# Exercise prompt
Convert the material below into a Markdown table with two columns, No. and Entry. Give each line its own row with its number, and leave out blank lines.

# Exercise material
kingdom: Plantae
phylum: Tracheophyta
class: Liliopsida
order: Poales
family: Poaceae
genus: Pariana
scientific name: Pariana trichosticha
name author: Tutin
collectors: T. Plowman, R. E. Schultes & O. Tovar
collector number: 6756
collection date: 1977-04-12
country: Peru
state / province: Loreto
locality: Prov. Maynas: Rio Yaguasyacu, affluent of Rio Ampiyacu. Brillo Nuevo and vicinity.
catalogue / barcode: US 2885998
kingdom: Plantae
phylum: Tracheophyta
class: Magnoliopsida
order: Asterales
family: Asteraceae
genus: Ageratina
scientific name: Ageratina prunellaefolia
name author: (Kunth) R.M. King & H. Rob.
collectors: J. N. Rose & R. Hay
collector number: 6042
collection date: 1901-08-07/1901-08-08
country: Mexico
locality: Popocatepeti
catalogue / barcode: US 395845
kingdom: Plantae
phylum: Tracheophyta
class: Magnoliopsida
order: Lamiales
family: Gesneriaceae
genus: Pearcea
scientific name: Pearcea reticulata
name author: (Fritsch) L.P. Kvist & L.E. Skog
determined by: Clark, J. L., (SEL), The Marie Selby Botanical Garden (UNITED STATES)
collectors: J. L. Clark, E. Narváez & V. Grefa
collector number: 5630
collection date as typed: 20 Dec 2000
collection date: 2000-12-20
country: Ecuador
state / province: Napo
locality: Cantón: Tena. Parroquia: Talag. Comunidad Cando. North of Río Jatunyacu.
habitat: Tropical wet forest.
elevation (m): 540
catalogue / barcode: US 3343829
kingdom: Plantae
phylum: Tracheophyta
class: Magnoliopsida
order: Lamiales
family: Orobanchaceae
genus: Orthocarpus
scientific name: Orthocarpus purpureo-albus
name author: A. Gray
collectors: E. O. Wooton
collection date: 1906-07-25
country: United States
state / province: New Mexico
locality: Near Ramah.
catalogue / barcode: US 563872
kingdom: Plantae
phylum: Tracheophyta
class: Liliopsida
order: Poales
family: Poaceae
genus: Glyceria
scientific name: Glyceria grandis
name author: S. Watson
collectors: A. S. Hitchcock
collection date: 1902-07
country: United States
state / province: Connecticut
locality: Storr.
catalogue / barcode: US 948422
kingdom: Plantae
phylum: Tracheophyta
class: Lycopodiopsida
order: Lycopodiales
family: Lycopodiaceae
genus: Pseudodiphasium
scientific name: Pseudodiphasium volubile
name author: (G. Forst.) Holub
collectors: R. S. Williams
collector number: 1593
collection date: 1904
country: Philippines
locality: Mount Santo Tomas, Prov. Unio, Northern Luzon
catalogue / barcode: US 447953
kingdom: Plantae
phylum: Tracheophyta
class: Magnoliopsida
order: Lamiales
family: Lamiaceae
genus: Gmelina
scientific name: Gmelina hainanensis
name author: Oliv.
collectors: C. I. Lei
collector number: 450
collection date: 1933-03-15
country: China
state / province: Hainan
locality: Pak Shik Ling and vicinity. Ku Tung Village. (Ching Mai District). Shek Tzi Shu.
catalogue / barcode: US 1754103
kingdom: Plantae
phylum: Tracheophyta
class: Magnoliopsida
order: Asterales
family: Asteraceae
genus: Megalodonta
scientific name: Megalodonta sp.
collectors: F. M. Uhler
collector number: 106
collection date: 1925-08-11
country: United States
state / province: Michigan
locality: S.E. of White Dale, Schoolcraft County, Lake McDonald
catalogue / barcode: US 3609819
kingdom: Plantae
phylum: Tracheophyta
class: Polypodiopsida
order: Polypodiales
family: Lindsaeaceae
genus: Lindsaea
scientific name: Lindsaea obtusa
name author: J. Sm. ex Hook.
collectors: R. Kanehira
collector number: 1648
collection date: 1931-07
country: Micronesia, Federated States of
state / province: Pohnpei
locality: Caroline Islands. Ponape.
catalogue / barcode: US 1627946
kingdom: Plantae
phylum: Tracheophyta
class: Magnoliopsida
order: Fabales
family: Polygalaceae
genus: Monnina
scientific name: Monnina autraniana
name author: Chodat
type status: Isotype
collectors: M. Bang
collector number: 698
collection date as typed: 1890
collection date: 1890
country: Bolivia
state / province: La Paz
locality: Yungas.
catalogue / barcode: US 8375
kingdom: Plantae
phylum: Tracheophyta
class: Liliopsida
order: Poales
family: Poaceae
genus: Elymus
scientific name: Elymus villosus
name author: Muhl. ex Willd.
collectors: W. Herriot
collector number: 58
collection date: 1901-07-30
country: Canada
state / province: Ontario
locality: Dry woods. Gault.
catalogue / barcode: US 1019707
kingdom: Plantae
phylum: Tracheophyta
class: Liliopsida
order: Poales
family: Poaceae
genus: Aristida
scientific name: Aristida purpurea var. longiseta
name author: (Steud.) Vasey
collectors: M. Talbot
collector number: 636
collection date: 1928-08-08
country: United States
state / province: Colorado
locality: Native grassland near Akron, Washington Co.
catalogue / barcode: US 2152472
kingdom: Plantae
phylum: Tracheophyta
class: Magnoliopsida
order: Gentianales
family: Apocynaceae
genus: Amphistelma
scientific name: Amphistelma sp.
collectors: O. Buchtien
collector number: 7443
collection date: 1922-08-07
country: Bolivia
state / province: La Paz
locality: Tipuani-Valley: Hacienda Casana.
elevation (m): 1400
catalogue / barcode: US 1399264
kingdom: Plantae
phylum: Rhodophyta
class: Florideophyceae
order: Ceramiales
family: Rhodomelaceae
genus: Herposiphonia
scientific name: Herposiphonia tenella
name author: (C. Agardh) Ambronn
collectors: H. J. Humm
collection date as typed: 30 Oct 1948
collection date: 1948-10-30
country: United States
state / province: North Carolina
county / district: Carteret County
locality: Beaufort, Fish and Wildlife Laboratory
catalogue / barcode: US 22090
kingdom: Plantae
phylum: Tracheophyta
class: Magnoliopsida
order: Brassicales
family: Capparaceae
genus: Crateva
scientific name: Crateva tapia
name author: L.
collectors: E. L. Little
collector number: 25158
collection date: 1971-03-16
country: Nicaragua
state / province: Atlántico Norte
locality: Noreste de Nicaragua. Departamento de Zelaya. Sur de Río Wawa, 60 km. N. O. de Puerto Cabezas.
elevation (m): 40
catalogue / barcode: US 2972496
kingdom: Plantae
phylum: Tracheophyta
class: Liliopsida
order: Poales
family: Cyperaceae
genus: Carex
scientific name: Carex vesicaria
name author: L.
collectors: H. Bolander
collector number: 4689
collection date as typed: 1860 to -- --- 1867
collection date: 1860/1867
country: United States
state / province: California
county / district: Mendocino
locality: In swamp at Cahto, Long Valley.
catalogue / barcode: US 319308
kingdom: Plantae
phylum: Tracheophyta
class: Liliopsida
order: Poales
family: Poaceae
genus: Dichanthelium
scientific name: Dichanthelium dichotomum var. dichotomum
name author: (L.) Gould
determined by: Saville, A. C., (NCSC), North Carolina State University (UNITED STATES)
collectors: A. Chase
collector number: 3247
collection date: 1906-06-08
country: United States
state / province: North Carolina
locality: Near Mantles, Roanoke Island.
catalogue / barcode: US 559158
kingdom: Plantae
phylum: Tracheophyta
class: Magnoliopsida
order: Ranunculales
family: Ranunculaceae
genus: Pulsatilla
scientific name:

# Answer to this task
| No. | Entry |
|---|---|
| 1 | kingdom: Plantae |
| 2 | phylum: Tracheophyta |
| 3 | class: Liliopsida |
| 4 | order: Poales |
| 5 | family: Poaceae |
| 6 | genus: Pariana |
| 7 | scientific name: Pariana trichosticha |
| 8 | name author: Tutin |
| 9 | collectors: T. Plowman, R. E. Schultes & O. Tovar |
| 10 | collector number: 6756 |
| 11 | collection date: 1977-04-12 |
| 12 | country: Peru |
| 13 | state / province: Loreto |
| 14 | locality: Prov. Maynas: Rio Yaguasyacu, affluent of Rio Ampiyacu. Brillo Nuevo and vicinity. |
| 15 | catalogue / barcode: US 2885998 |
| 16 | kingdom: Plantae |
| 17 | phylum: Tracheophyta |
| 18 | class: Magnoliopsida |
| 19 | order: Asterales |
| 20 | family: Asteraceae |
| 21 | genus: Ageratina |
| 22 | scientific name: Ageratina prunellaefolia |
| 23 | name author: (Kunth) R.M. King & H. Rob. |
| 24 | collectors: J. N. Rose & R. Hay |
| 25 | collector number: 6042 |
| 26 | collection date: 1901-08-07/1901-08-08 |
| 27 | country: Mexico |
| 28 | locality: Popocatepeti |
| 29 | catalogue / barcode: US 395845 |
| 30 | kingdom: Plantae |
| 31 | phylum: Tracheophyta |
| 32 | class: Magnoliopsida |
| 33 | order: Lamiales |
| 34 | family: Gesneriaceae |
| 35 | genus: Pearcea |
| 36 | scientific name: Pearcea reticulata |
| 37 | name author: (Fritsch) L.P. Kvist & L.E. Skog |
| 38 | determined by: Clark, J. L., (SEL), The Marie Selby Botanical Garden (UNITED STATES) |
| 39 | collectors: J. L. Clark, E. Narváez & V. Grefa |
| 40 | collector number: 5630 |
| 41 | collection date as typed: 20 Dec 2000 |
| 42 | collection date: 2000-12-20 |
| 43 | country: Ecuador |
| 44 | state / province: Napo |
| 45 | locality: Cantón: Tena. Parroquia: Talag. Comunidad Cando. North of Río Jatunyacu. |
| 46 | habitat: Tropical wet forest. |
| 47 | elevation (m): 540 |
| 48 | catalogue / barcode: US 3343829 |
| 49 | kingdom: Plantae |
| 50 | phylum: Tracheophyta |
| 51 | class: Magnoliopsida |
| 52 | order: Lamiales |
| 53 | family: Orobanchaceae |
| 54 | genus: Orthocarpus |
| 55 | scientific name: Orthocarpus purpureo-albus |
| 56 | name author: A. Gray |
| 57 | collectors: E. O. Wooton |
| 58 | collection date: 1906-07-25 |
| 59 | country: United States |
| 60 | state / province: New Mexico |
| 61 | locality: Near Ramah. |
| 62 | catalogue / barcode: US 563872 |
| 63 | kingdom: Plantae |
| 64 | phylum: Tracheophyta |
| 65 | class: Liliopsida |
| 66 | order: Poales |
| 67 | family: Poaceae |
| 68 | genus: Glyceria |
| 69 | scientific name: Glyceria grandis |
| 70 | name author: S. Watson |
| 71 | collectors: A. S. Hitchcock |
| 72 | collection date: 1902-07 |
| 73 | country: United States |
| 74 | state / province: Connecticut |
| 75 | locality: Storr. |
| 76 | catalogue / barcode: US 948422 |
| 77 | kingdom: Plantae |
| 78 | phylum: Tracheophyta |
| 79 | class: Lycopodiopsida |
| 80 | order: Lycopodiales |
| 81 | family: Lycopodiaceae |
| 82 | genus: Pseudodiphasium |
| 83 | scientific name: Pseudodiphasium volubile |
| 84 | name author: (G. Forst.) Holub |
| 85 | collectors: R. S. Williams |
| 86 | collector number: 1593 |
| 87 | collection date: 1904 |
| 88 | country: Philippines |
| 89 | locality: Mount Santo Tomas, Prov. Unio, Northern Luzon |
| 90 | catalogue / barcode: US 447953 |
| 91 | kingdom: Plantae |
| 92 | phylum: Tracheophyta |
| 93 | class: Magnoliopsida |
| 94 | order: Lamiales |
| 95 | family: Lamiaceae |
| 96 | genus: Gmelina |
| 97 | scientific name: Gmelina hainanensis |
| 98 | name author: Oliv. |
| 99 | collectors: C. I. Lei |
| 100 | collector number: 450 |
| 101 | collection date: 1933-03-15 |
| 102 | country: China |
| 103 | state / province: Hainan |
| 104 | locality: Pak Shik Ling and vicinity. Ku Tung Village. (Ching Mai District). Shek Tzi Shu. |
| 105 | catalogue / barcode: US 1754103 |
| 106 | kingdom: Plantae |
| 107 | phylum: Tracheophyta |
| 108 | class: Magnoliopsida |
| 109 | order: Asterales |
| 110 | family: Asteraceae |
| 111 | genus: Megalodonta |
| 112 | scientific name: Megalodonta sp. |
| 113 | collectors: F. M. Uhler |
| 114 | collector number: 106 |
| 115 | collection date: 1925-08-11 |
| 116 | country: United States |
| 117 | state / province: Michigan |
| 118 | locality: S.E. of White Dale, Schoolcraft County, Lake McDonald |
| 119 | catalogue / barcode: US 3609819 |
| 120 | kingdom: Plantae |
| 121 | phylum: Tracheophyta |
| 122 | class: Polypodiopsida |
| 123 | order: Polypodiales |
| 124 | family: Lindsaeaceae |
| 125 | genus: Lindsaea |
| 126 | scientific name: Lindsaea obtusa |
| 127 | name author: J. Sm. ex Hook. |
| 128 | collectors: R. Kanehira |
| 129 | collector number: 1648 |
| 130 | collection date: 1931-07 |
| 131 | country: Micronesia, Federated States of |
| 132 | state / province: Pohnpei |
| 133 | locality: Caroline Islands. Ponape. |
| 134 | catalogue / barcode: US 1627946 |
| 135 | kingdom: Plantae |
| 136 | phylum: Tracheophyta |
| 137 | class: Magnoliopsida |
| 138 | order: Fabales |
| 139 | family: Polygalaceae |
| 140 | genus: Monnina |
| 141 | scientific name: Monnina autraniana |
| 142 | name author: Chodat |
| 143 | type status: Isotype |
| 144 | collectors: M. Bang |
| 145 | collector number: 698 |
| 146 | collection date as typed: 1890 |
| 147 | collection date: 1890 |
| 148 | country: Bolivia |
| 149 | state / province: La Paz |
| 150 | locality: Yungas. |
| 151 | catalogue / barcode: US 8375 |
| 152 | kingdom: Plantae |
| 153 | phylum: Tracheophyta |
| 154 | class: Liliopsida |
| 155 | order: Poales |
| 156 | family: Poaceae |
| 157 | genus: Elymus |
| 158 | scientific name: Elymus villosus |
| 159 | name author: Muhl. ex Willd. |
| 160 | collectors: W. Herriot |
| 161 | collector number: 58 |
| 162 | collection date: 1901-07-30 |
| 163 | country: Canada |
| 164 | state / province: Ontario |
| 165 | locality: Dry woods. Gault. |
| 166 | catalogue / barcode: US 1019707 |
| 167 | kingdom: Plantae |
| 168 | phylum: Tracheophyta |
| 169 | class: Liliopsida |
| 170 | order: Poales |
| 171 | family: Poaceae |
| 172 | genus: Aristida |
| 173 | scientific name: Aristida purpurea var. longiseta |
| 174 | name author: (Steud.) Vasey |
| 175 | collectors: M. Talbot |
| 176 | collector number: 636 |
| 177 | collection date: 1928-08-08 |
| 178 | country: United States |
| 179 | state / province: Colorado |
| 180 | locality: Native grassland near Akron, Washington Co. |
| 181 | catalogue / barcode: US 2152472 |
| 182 | kingdom: Plantae |
| 183 | phylum: Tracheophyta |
| 184 | class: Magnoliopsida |
| 185 | order: Gentianales |
| 186 | family: Apocynaceae |
| 187 | genus: Amphistelma |
| 188 | scientific name: Amphistelma sp. |
| 189 | collectors: O. Buchtien |
| 190 | collector number: 7443 |
| 191 | collection date: 1922-08-07 |
| 192 | country: Bolivia |
| 193 | state / province: La Paz |
| 194 | locality: Tipuani-Valley: Hacienda Casana. |
| 195 | elevation (m): 1400 |
| 196 | catalogue / barcode: US 1399264 |
| 197 | kingdom: Plantae |
| 198 | phylum: Rhodophyta |
| 199 | class: Florideophyceae |
| 200 | order: Ceramiales |
| 201 | family: Rhodomelaceae |
| 202 | genus: Herposiphonia |
| 203 | scientific name: Herposiphonia tenella |
| 204 | name author: (C. Agardh) Ambronn |
| 205 | collectors: H. J. Humm |
| 206 | collection date as typed: 30 Oct 1948 |
| 207 | collection date: 1948-10-30 |
| 208 | country: United States |
| 209 | state / province: North Carolina |
| 210 | county / district: Carteret County |
| 211 | locality: Beaufort, Fish and Wildlife Laboratory |
| 212 | catalogue / barcode: US 22090 |
| 213 | kingdom: Plantae |
| 214 | phylum: Tracheophyta |
| 215 | class: Magnoliopsida |
| 216 | order: Brassicales |
| 217 | family: Capparaceae |
| 218 | genus: Crateva |
| 219 | scientific name: Crateva tapia |
| 220 | name author: L. |
| 221 | collectors: E. L. Little |
| 222 | collector number: 25158 |
| 223 | collection date: 1971-03-16 |
| 224 | country: Nicaragua |
| 225 | state / province: Atlántico Norte |
| 226 | locality: Noreste de Nicaragua. Departamento de Zelaya. Sur de Río Wawa, 60 km. N. O. de Puerto Cabezas. |
| 227 | elevation (m): 40 |
| 228 | catalogue / barcode: US 2972496 |
| 229 | kingdom: Plantae |
| 230 | phylum: Tracheophyta |
| 231 | class: Liliopsida |
| 232 | order: Poales |
| 233 | family: Cyperaceae |
| 234 | genus: Carex |
| 235 | scientific name: Carex vesicaria |
| 236 | name author: L. |
| 237 | collectors: H. Bolander |
| 238 | collector number: 4689 |
| 239 | collection date as typed: 1860 to -- --- 1867 |
| 240 | collection date: 1860/1867 |
| 241 | country: United States |
| 242 | state / province: California |
| 243 | county / district: Mendocino |
| 244 | locality: In swamp at Cahto, Long Valley. |
| 245 | catalogue / barcode: US 319308 |
| 246 | kingdom: Plantae |
| 247 | phylum: Tracheophyta |
| 248 | class: Liliopsida |
| 249 | order: Poales |
| 250 | family: Poaceae |
| 251 | genus: Dichanthelium |
| 252 | scientific name: Dichanthelium dichotomum var. dichotomum |
| 253 | name author: (L.) Gould |
| 254 | determined by: Saville, A. C., (NCSC), North Carolina State University (UNITED STATES) |
| 255 | collectors: A. Chase |
| 256 | collector number: 3247 |
| 257 | collection date: 1906-06-08 |
| 258 | country: United States |
| 259 | state / province: North Carolina |
| 260 | locality: Near Mantles, Roanoke Island. |
| 261 | catalogue / barcode: US 559158 |
| 262 | kingdom: Plantae |
| 263 | phylum: Tracheophyta |
| 264 | class: Magnoliopsida |
| 265 | order: Ranunculales |
| 266 | family: Ranunculaceae |
| 267 | genus: Pulsatilla |
| 268 | scientific name: |